People with osteoporosis can also fracture their knees just by tripping and falling. Just like dislocations, fracture treatment varies depending on severity.

If there is extensive bleeding, emergency treatment may be required to ease pain, reduce swelling and promote healing. Nonsurgical treatments may be recommended for stable and less severe fractures.

Meniscal tears

A meniscal tear is a torn cartilage in the knee. The two rubbery wedges of the cartilage can suddenly tear during sporting activities.

It also tears due to aging—commonly referred to as degenerative meniscus tear.  Treatment for meniscal tears depends on severity.

It is mostly treated with rest and ice to reduce pain and swelling. Recovery can take about 6 to 8 weeks.

Tendonitis

Tendonitis is an inflammation in the knee that is caused by an injury to the tendon that connects the shin bone to the kneecap. The patella tendon is a critical part of the knee that helps you walk, jump and run.

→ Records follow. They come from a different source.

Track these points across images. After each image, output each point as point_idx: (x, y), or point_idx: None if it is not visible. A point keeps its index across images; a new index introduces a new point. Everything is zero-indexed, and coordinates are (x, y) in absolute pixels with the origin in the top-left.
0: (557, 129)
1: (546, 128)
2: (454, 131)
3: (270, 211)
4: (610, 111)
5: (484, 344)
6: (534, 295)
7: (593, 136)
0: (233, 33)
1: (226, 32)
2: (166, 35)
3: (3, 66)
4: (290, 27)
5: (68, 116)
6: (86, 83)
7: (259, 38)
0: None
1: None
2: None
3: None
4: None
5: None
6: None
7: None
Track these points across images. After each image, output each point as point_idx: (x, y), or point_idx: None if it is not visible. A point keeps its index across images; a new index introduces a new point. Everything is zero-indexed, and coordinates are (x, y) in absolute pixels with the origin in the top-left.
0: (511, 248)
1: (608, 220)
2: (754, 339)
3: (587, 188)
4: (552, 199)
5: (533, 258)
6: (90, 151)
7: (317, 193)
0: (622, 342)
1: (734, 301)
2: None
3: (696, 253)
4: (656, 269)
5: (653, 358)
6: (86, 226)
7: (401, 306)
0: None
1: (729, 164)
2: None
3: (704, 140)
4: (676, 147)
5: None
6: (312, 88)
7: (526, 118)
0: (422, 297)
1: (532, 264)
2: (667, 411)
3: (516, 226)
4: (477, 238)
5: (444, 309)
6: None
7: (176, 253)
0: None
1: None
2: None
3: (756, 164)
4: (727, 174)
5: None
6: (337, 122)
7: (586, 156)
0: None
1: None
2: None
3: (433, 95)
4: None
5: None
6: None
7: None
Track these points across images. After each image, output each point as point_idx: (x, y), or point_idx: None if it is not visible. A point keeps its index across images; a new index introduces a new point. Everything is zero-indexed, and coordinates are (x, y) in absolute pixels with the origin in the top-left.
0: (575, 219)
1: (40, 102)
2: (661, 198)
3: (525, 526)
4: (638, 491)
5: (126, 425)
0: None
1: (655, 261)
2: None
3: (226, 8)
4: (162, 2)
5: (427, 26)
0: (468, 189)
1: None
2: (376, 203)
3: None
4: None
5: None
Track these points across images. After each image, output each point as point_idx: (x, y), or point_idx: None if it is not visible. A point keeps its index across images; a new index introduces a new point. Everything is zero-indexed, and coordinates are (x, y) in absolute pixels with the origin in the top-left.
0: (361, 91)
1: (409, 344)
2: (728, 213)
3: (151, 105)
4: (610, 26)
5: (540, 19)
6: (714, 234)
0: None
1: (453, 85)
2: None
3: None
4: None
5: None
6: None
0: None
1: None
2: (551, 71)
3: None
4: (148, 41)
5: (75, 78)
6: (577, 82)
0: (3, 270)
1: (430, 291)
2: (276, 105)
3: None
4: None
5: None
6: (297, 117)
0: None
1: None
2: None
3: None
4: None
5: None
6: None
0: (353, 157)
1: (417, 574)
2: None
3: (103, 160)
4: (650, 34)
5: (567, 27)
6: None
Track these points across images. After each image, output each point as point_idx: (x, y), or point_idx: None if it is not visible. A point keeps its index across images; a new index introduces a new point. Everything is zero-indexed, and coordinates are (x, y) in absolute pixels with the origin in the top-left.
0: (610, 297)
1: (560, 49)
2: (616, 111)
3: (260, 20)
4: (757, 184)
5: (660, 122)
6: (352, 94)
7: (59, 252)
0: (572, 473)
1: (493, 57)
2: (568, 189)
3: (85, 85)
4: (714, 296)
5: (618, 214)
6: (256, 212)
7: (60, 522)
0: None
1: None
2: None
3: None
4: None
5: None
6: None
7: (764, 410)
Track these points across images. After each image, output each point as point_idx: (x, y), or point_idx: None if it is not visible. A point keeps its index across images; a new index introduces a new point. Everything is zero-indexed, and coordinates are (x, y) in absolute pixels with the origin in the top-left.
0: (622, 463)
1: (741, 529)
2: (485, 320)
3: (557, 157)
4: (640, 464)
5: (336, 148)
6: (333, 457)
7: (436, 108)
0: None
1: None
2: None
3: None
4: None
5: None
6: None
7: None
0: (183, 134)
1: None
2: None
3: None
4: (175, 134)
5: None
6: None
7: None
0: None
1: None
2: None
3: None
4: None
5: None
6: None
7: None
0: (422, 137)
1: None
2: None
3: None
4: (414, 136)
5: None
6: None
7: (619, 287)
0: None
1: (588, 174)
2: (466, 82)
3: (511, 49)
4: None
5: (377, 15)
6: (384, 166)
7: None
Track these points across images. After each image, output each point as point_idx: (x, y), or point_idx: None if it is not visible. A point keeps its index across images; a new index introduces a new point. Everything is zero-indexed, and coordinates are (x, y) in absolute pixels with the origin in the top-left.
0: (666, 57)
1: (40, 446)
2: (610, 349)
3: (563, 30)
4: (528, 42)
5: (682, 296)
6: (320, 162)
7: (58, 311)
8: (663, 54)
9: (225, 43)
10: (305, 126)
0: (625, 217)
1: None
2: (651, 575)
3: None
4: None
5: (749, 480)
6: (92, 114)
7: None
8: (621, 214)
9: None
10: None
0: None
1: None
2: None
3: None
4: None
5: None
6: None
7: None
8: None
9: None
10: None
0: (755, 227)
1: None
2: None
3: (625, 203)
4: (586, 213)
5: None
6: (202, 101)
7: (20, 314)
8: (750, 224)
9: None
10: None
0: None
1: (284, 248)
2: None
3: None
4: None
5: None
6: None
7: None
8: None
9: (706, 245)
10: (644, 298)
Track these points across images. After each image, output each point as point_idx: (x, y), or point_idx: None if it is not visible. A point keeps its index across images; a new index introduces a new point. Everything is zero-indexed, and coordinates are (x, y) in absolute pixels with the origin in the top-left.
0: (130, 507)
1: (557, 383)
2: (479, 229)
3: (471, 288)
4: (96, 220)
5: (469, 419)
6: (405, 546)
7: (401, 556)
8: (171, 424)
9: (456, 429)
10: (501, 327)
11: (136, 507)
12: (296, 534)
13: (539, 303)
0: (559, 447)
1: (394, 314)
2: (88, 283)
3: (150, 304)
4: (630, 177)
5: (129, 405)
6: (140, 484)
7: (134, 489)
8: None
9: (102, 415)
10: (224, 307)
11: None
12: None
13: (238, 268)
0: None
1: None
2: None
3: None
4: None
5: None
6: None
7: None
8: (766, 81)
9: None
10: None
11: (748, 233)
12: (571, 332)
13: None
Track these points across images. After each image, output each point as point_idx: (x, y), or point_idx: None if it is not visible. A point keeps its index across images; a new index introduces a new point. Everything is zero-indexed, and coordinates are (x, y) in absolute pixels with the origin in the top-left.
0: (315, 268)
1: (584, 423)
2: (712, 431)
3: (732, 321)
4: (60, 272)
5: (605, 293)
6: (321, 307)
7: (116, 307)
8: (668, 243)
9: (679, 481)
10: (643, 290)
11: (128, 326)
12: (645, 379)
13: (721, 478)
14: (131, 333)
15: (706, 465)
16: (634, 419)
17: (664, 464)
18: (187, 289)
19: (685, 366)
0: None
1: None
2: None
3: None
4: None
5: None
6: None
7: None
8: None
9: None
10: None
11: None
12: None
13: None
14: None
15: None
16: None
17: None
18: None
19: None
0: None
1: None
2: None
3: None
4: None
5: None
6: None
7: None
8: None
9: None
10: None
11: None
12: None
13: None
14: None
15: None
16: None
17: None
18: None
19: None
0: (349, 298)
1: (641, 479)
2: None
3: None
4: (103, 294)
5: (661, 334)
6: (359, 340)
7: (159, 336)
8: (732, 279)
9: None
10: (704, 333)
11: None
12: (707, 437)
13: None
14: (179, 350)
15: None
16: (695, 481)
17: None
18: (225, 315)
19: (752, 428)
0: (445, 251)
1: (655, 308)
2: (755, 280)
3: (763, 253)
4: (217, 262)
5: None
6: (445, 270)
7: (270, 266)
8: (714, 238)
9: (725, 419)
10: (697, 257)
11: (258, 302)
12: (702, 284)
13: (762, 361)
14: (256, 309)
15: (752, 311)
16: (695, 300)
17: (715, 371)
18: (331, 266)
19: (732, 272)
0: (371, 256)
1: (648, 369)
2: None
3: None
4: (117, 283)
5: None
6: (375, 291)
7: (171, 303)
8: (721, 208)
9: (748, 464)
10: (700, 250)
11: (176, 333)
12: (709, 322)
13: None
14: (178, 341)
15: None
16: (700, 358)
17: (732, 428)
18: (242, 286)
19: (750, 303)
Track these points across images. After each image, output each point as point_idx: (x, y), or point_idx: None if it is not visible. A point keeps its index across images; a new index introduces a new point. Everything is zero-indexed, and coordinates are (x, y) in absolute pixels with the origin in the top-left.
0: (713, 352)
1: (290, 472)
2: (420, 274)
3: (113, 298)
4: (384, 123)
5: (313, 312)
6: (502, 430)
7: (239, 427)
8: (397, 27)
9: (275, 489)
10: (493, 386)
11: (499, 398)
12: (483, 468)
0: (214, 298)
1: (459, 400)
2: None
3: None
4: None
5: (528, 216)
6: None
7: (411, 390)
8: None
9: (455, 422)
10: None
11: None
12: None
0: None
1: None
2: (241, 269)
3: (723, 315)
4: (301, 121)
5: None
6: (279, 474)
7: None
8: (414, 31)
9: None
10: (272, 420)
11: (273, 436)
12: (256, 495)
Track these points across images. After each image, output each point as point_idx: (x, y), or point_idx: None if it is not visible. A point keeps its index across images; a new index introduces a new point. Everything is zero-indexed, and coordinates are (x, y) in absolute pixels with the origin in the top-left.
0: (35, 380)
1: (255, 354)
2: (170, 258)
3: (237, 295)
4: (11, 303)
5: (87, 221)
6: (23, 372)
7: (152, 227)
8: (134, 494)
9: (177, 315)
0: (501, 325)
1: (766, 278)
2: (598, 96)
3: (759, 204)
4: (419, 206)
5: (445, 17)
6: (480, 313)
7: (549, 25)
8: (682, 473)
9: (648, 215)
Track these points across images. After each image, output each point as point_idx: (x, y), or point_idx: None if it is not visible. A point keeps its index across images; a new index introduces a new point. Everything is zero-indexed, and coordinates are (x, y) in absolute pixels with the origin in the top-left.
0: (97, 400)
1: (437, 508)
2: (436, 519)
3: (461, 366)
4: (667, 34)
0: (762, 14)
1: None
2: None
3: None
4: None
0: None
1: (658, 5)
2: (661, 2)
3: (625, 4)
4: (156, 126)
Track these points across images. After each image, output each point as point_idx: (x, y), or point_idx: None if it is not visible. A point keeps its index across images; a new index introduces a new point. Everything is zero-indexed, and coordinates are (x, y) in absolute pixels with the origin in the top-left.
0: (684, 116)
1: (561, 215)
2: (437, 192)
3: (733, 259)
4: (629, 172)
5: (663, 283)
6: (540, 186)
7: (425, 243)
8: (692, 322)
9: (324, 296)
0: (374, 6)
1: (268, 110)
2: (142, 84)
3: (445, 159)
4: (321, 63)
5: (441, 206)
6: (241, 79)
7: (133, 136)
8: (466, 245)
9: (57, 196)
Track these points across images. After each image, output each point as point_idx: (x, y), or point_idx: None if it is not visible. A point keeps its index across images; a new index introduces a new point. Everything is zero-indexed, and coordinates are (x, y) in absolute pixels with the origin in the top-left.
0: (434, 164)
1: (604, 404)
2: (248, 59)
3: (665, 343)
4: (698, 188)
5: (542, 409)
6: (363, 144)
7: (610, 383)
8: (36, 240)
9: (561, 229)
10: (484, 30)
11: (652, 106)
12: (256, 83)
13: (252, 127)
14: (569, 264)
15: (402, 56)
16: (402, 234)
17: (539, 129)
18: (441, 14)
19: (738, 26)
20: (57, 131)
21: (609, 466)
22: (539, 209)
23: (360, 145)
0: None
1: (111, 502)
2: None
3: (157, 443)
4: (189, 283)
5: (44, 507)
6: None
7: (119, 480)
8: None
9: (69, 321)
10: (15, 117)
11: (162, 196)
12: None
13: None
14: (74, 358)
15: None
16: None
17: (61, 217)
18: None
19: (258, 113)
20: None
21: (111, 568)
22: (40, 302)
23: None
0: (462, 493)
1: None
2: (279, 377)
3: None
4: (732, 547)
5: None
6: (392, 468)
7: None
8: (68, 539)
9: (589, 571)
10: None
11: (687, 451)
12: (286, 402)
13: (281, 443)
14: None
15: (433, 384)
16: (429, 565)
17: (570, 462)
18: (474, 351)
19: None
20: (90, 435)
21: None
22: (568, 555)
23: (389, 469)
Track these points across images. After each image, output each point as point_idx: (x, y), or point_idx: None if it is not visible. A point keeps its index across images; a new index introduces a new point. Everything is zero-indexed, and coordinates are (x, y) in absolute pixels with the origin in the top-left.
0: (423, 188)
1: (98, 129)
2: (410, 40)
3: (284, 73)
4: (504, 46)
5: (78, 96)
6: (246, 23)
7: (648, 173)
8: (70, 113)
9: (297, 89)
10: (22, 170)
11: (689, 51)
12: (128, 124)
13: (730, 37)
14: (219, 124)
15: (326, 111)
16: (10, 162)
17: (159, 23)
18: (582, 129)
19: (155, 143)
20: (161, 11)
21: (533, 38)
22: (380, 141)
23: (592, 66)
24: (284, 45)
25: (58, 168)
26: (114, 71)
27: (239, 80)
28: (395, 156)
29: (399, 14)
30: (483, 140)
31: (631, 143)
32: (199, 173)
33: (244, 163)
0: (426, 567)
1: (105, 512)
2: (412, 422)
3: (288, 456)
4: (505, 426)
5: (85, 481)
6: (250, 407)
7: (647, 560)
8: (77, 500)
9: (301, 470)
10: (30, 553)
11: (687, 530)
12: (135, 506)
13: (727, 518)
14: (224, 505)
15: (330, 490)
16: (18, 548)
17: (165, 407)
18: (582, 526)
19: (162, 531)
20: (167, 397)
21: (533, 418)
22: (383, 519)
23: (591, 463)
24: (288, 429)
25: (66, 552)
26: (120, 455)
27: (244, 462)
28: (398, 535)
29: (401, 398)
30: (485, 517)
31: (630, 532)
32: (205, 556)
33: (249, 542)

That means it is common in athletes who jump and run or any physically active person. Relieving tendonitis may require leg elevation and the use of painkillers. Your doctor might also recommend massages and therapeutic exercises.

Anterior Cruciate Ligament injuries

The Anterior Cruciate Ligament (ACL) runs vertically down the front of the knee to help provide stability to the joint. This injury is often common in contact sports such as soccer and rugby.

You can also get this injury if you land from a jump incorrectly or change motion direction too suddenly.  It is often serious and requires surgery. Your physician will grade the injury on a scale of 1 to 3. Grade one sprain is mild, while grade three is a complete tear.

Common knee injuries include tendon tears

The tendons are soft tissues connecting the bones to the muscle. I’ve already mentioned that the patella is most likely to get injured.

The injury occurs in the form of a tear due to repetitive activities or physical activities that may overstretch the tendons. Direct impact with a hard surface or fall can also cause the tear. Tendon tears are usually treated with rest, but sometimes they might require surgery.